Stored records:

════════════════════

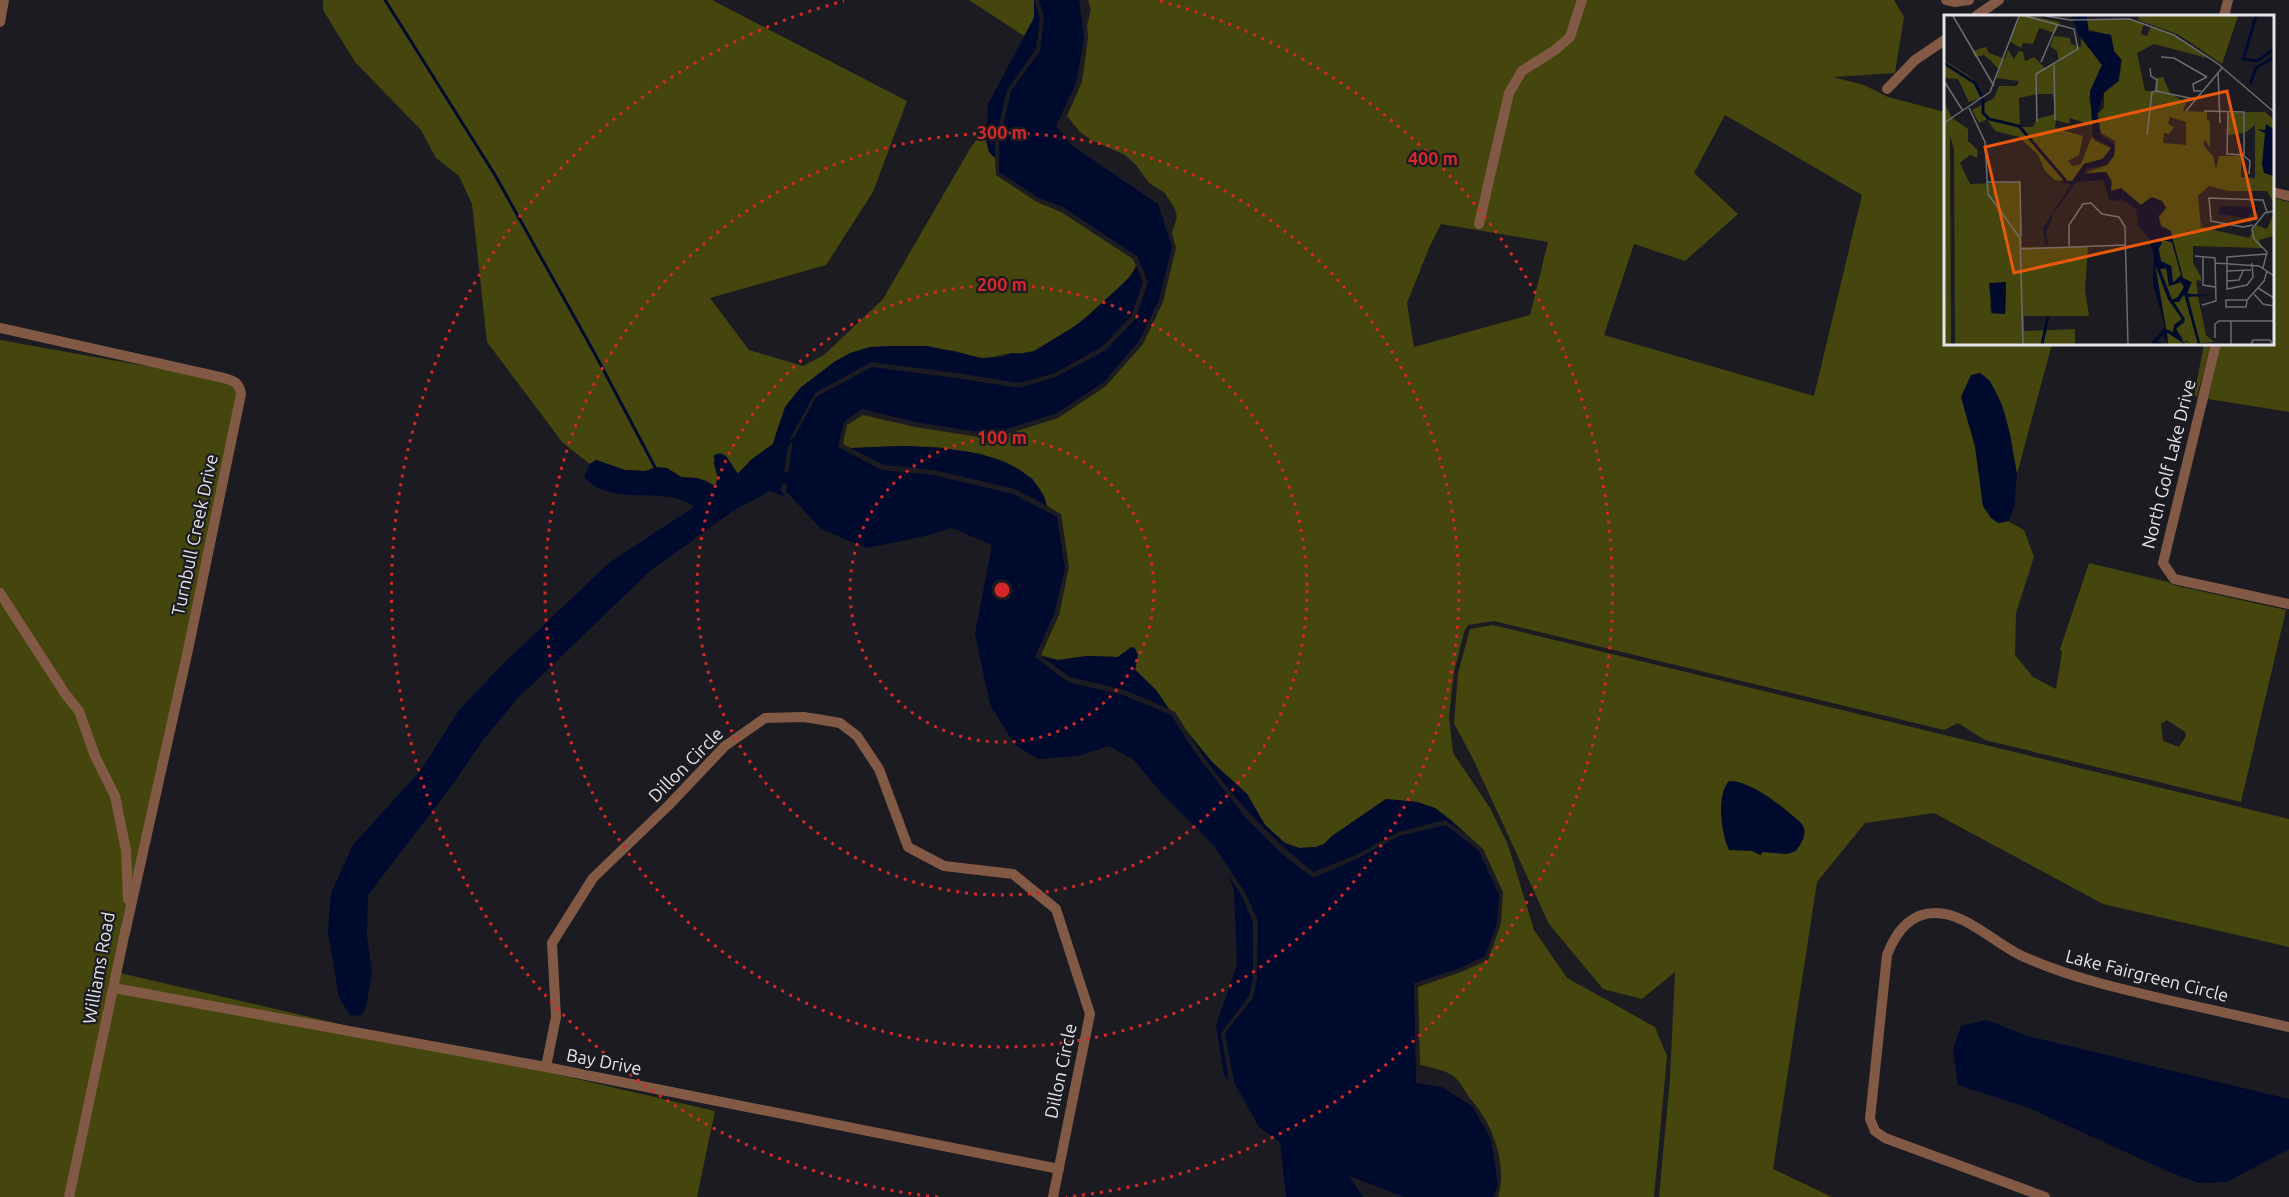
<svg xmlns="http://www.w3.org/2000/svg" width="2289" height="1197" font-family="Ubuntu,sans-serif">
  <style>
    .green { fill: #45460e; fill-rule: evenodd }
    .water { fill: #000a2d }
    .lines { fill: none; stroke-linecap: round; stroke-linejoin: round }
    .stream { stroke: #000a2d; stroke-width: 3 }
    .canal { stroke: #000a2d; stroke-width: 10 }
    .minor { stroke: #815945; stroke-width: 10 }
    .ring { fill: none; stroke: #d62828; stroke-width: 3; stroke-dasharray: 3 6 }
    .labels { text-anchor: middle; stroke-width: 4.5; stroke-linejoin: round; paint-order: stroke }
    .street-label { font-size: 18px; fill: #e4e4e9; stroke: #1b1b21 }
    .inset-river { fill: none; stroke: #000a2d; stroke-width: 3 }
    .inset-road { fill: none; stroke: #6b6b71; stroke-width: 1.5 }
    .view { fill: #e8590c; fill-opacity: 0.15; stroke: #e8590c; stroke-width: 3 }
    .inset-edge { fill: none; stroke: #e4e4e9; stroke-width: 3 }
    .centre { fill: #d62828; stroke: #1b1b21; stroke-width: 3 }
    .ring-label { font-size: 18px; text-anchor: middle; font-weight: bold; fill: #d62828; stroke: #1b1b21; stroke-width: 4.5; stroke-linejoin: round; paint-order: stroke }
  </style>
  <rect width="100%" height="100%" fill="#1b1b21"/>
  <g class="green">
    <path d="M323,0H712L907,101L873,192L826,265L710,298L749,350L803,366L824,355L883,299L971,147L987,126L986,140L989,152L995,158L996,175L1037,202L1061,212L1133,259L1136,266C1130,281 1108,297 1096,308C1078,325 1052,347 1028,353C1023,354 1019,353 1015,353C1005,353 994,358 983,358C972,357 960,351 948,350C895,343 857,340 816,377C788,402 783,408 773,444L752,459L737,474L726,456L713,463L718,477L715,486L705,480L681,477L674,472L657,467L646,471L625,470L596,460L590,464L563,443L487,342L472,204L459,176L436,158L421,130L355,62L323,10Z"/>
    <path d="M969,0H1034V18L1024,36Z"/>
    <path d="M1088,0H1894L1904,17L1895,73L1833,77L1864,85L1888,97L1945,112L1946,344H2052L2017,474C2009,441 2009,395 1980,373L1961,397L1975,446L1983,506L1998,523L2008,521L2024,530L2034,557L2016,613L2015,655L2033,677L2056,689L2062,652L2060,649L2089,563L2168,582L2173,585L2286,610L2241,802L1985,740L1958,723L1944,730L1494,621L1468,625L1464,632L1454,672L1449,716L1453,753L1490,808L1508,845L1534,930L1567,978L1655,1027L1667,1056L1654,1197H1498C1508,1167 1493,1124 1472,1101C1465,1093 1462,1082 1452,1075C1443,1070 1431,1067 1420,1065L1418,987L1461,972L1488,960L1501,924L1503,892L1483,849L1450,819L1435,808L1417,802L1386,799L1332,836L1324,844L1316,847L1299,848L1285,843L1265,825L1247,794L1212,762L1192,739L1175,712L1169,709L1156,690L1135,669L1137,661L1131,647L1118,657L1087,656L1058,660L1041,655L1059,615L1069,567L1061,514L1047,506L1044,496L1032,478L981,454L937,447L901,446L851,448L843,444L847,425L863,415L915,427L992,439L1058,418L1106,386L1143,344L1163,302L1176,248L1172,233L1177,217L1175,209L1165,193L1149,183L1136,165L1125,155L1091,140L1080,132L1067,116L1082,82L1088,38L1087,25L1091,10ZM1725,115L1862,195L1814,396L1604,335L1634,244L1685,261L1738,214L1694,173ZM1441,224L1548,242L1530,315L1414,347L1407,303L1429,248ZM2167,720L2185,732L2186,736L2179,747L2163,741L2161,724Z"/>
    <path d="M2273,198L2289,202V412L2208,399L2221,344H2272Z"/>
    <path d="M0,340L207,377L238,385L120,973L715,1111L697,1197H0Z"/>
    <path d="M2204,344H2211L2197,397L2194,396Z"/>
    <path d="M1493,625L2289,819V947L2103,904L1934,813L1865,823L1817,882L1773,1169L1832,1197H1659L1670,1079L1675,972L1642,999L1603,989L1549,924L1474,761L1454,723L1458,673L1470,629Z"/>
  </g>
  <g class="water">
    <path d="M1034,0L1040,18L1036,49L1007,90L995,142V158L989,152L986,140L988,104L1034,18Z"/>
    <path d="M1039,0H1079L1084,38L1076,83L1056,126L1071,145L1158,204L1172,247L1159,300L1139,341L1104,382L1057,413L991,434L915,422L862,409L844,422L838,447L882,470L933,475L1013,494L1057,517L1065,568L1054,614L1035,657L1068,682L1123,695L1171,715L1196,754L1246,818L1280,852L1313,878L1357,859L1399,836L1446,825L1479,851L1499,895L1497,924L1485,956L1460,968L1414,983L1416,1083L1442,1087L1473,1107L1491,1140L1498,1184L1493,1197H1405L1349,1176L1363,1197H1286L1280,1142L1259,1127L1234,1082L1225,1033L1253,998L1257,979L1258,921L1245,892L1214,846L1163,795L1134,760L1109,746L1078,756L1038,759L1015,745L990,705L975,634L992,545L952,528L921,537L867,548L821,529L786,491L793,440L816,397L872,367L956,378L1019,388L1056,377L1106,350L1136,318L1148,282L1137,256L1063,207L1039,198L999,172V143L1011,91L1040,51L1044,17Z"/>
    <path d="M1136,266L1143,282L1132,315L1103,346L1055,373L1019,383L956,373L871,362L815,393L789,440L781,490L785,497L770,491L733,511L650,571L517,699L483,740L453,784L368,895L367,936L372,973L366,1007L362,1015L351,1016L339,998L328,932L331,893L353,845L421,770L459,710L502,665L610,562L694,507C670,484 612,509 584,477L590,464L596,460L625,470L645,471L657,467L667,468L681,477L698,478L715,486C721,476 713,466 714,455L720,453L726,456L738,474L752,459L773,444L785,407L800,388L834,362L850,353L870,347L893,346H928L981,358L1003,357L1013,353L1018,354L1034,351L1075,326L1088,316L1131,276Z"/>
    <path d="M1980,373L1990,381L2002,406L2010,434L2017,474L2014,507L2009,521L1998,523L1991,518L1983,506L1975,446L1961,397L1971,375Z"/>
    <path d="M901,446C949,448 1032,450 1047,506L1015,489L934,470L884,465L851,448Z"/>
    <path d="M1132,647L1135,648L1138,655L1135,670L1156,690L1169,709L1125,690L1070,677L1042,657L1058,660L1087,656L1118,657Z"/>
    <path d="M1186,730L1212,762L1247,794L1265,825L1285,843L1299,848L1316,847L1324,844L1332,836L1386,799L1417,802L1435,808L1466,834L1445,820L1398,832L1356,855L1314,872C1263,833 1221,785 1186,730Z"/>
    <path d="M1729,781C1751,780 1786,809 1802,824C1808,833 1802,843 1796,851L1787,854L1763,852L1760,855L1752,851L1729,850C1721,833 1716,795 1729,781Z"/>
    <path d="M1228,875L1241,895L1253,922V979L1249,996L1221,1033L1229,1081L1224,1075L1216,1025L1237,965L1234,890Z"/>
    <path d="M1987,1020L2028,1036L2289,1099V1149L2227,1182L2198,1183L2167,1171L2029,1108L1958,1085L1953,1049L1961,1026Z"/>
  </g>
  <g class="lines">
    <g class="stream">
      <path d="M385,0L495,175L595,354L657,471"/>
      <path d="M785,445L793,440"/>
    </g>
    <path class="canal" d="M770,484L788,477"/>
    <g class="minor">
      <path d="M1946,0L1954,2L1969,0"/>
      <path d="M1976,16L1999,0"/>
      <path d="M2224,16L2228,0"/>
      <path d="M0,22L4,0"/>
      <path d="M1887,89L1915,60L1946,39"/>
      <path d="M2272,192L2289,196"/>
      <path d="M1479,224L1509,93L1522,71L1555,50L1570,37L1582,0"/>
      <path d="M0,328L224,378C234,381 239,382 241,394L188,650L125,933"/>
      <path d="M2216,344L2163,563L2174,579L2289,604"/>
      <path d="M0,593L66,695L79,711L95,756L115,796L126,850L128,899"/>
      <path d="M114,988L546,1067L1059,1169"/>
      <path d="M546,1067L556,1017L552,943L593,878L668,806L725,746L765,718L803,717L817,719L840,723L857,736L879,769L908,847L944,866L1013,874L1056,909L1090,1014L1053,1197"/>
      <path d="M69,1197L126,927"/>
      <path d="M2045,1197L1885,1138L1875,1131L1870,1119L1887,955C1895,934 1909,913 1935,913C1966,913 1993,942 2020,955C2068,977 2117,988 2168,1000C2209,1009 2249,1018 2289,1027"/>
    </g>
  </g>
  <g class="ring">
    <circle cx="1002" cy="590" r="152"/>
    <circle cx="1002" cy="590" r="305"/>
    <circle cx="1002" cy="590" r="457"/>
    <path d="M938 1197A610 610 0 0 1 844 1M1160 1A610 610 0 0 1 1066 1197"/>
  </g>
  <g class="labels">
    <g class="street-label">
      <text transform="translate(2169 464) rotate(-76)" y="6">North Golf Lake Drive</text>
      <text transform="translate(195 535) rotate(-78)" y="6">Turnbull Creek Drive</text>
      <text transform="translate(686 765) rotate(-45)" y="6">Dillon Circle</text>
      <text transform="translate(99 968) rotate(-80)" y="6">Williams Road</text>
      <text transform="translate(2147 976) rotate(14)" y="6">Lake Fairgreen Circle</text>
      <text transform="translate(604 1062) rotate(11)" y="6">Bay Drive</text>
      <text transform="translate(1061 1071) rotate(-78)" y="6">Dillon Circle</text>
    </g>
  </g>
  <g transform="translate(1944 15)">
    <rect width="330" height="330" fill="#1b1b21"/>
    <path d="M76,1H86L116,7L111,18L95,13L89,29L79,28L77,33L65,26ZM195,1H294L278,49L235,20L194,5ZM180,3L200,8L197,19L203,21L207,11L234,22L263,43L210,29L193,38L201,76H211L212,63L219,62L226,78L242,88L239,96L263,97V105L266,106V133L260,124V131L269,141L272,154L275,141H297V162L311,163V110L301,118V97H321L330,105V188L323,176H285L265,171L254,181L257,212L305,223L312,210L323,214L330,198V221L315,225L318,233L249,231V248L257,262V266L252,265L254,280L243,278L248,267L239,264L227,216L217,210L215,202L222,193L218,186L206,183L197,190L177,175L167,176L168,166L162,157L141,158L163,150L170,141L171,126L157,118L154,99L160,92V78L175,66L178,45L170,36L167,20L145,15L143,5ZM226,102L242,107V130L219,128L220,118L225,119L230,112L224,109ZM110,21L126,23L127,29L137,32V23L158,50L145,82L150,111L126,103L125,109L112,105L111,113L139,121L135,140L124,146L129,151L137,149L148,121L151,126L167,133L158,144L140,149L129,166L111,165L101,156L94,140L75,122L51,116L43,104L35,108L28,95L50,83L55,71H73L75,66L52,63L55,55L47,46L40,40L31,42L28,36L42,32L45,38L61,44L64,35L70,44L75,36L79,37L81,46L90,42L101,53L115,47L113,36L106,31ZM93,79H109L111,99L93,104L89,112H76L75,83ZM0,45L28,63L37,83L25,87L14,64L0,63ZM0,87L8,103L24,114V126L34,135L33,143L26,140L16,148L26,169L76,167L78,232H144L141,276L145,301H80V316L131,314V329H11L10,134L6,121L7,329H0ZM62,270L61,299L47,298L46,289ZM284,98H300V118L284,120ZM214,224L228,227L237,260L229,268L227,251L217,246L215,234L218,228ZM211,249L224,284L238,304L230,310L231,319L222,314ZM223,253L225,271L238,267L240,272L234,282L228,285L216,254ZM241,280L254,329H245L244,326V329H224L222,317L237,326L239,324L232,314L241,307L230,287ZM250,280L254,282L262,320L270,327L256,328L244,282Z" fill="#45460e" fill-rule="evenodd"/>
    <path d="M128,1H143L144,16L167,20L170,36L177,45L174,66L160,77L153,100L156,120L171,130L170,140L163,150L142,154L141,159L162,157L167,166V176L177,173L197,190L208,182L218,186L222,193L214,201L217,212L226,216L239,263L247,267L243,279L270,280L244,282L256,328L272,329H254L240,279L235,287H230L241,304L232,314L240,328L243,325L245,329L243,326L240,329L223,317L224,329L219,320L213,326L218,329H207L221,311L209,269L210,239L204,222L194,211L192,194L179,185L166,186L159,165L132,167L110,198L102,218L104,230L101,229L99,213L127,169L115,167L128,166L140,149L159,144L168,132L149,123L146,76L158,50L135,20ZM213,224L228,227L237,260L229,268L227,251L217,246L214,234L218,228ZM211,249L224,284L238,304L230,310L229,317L222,314ZM222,253L225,271L237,267L240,272L234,282L228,285L216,254ZM322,109L330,114V161L320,158L318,149L321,118L313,114L321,115ZM276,191L313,192L315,193L302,203L274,199ZM62,267L61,299L48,298L45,268Z" fill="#000a2d" fill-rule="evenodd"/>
    <path class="inset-river" d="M299,44L313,46L330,34M299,45L312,1M0,48L31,68L39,84V98L45,104L75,111L122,166M306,69L312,53L330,42M98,329L104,302"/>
    <path class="inset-road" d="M9,1L50,71M81,1L130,14L134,34L92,59L93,107M102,1L126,5L186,4L230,20L273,48L330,97M217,42L230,43L263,62M97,47L113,10M110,50L111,105M206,53L207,61L213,65L212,76M274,57L276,108M0,66L19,96M212,76L250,84M257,76H250L249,69L263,62M25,93L41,127L44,179L76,223L79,329M242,96L279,52M260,96L300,97V141L306,146L305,159M284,97L283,139L300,140M0,108L46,77L75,1M203,120L208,77L212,76M42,167H76L77,221M309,210L299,212L267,206L265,183L319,185L323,197M125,231V210L139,189L147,188L158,199L175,202L181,212L184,329M77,234L181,230M251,241L271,243L272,286L258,290M259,241V270L271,272M271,248L315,251L330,261V279M308,248L309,262L303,270L283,274V242L323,239M319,253L323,237L310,224L308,214L321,198L330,196M282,256L307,255M283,266L295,265L299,256M314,273L330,283M310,279L319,289L330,291M282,285H303L302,292H282ZM303,285L320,266L323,256M287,306V329M271,323V309L275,306H330M307,329L309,325H326L328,329"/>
    <path class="view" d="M283,76L312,203L70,258L41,132Z"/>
    <rect width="330" height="330" class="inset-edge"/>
  </g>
  <circle cx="1002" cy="590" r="9" class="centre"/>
  <g class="ring-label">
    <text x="1002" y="139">300 m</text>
    <text x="1433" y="165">400 m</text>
    <text x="1002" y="291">200 m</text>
    <text x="1002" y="444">100 m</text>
  </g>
</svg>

════════════════════

▶ **Work required**: For every line above that includes the string "lines", copy the line.

▶ **Answer space**:
    .lines { fill: none; stroke-linecap: round; stroke-linejoin: round }
  <g class="lines">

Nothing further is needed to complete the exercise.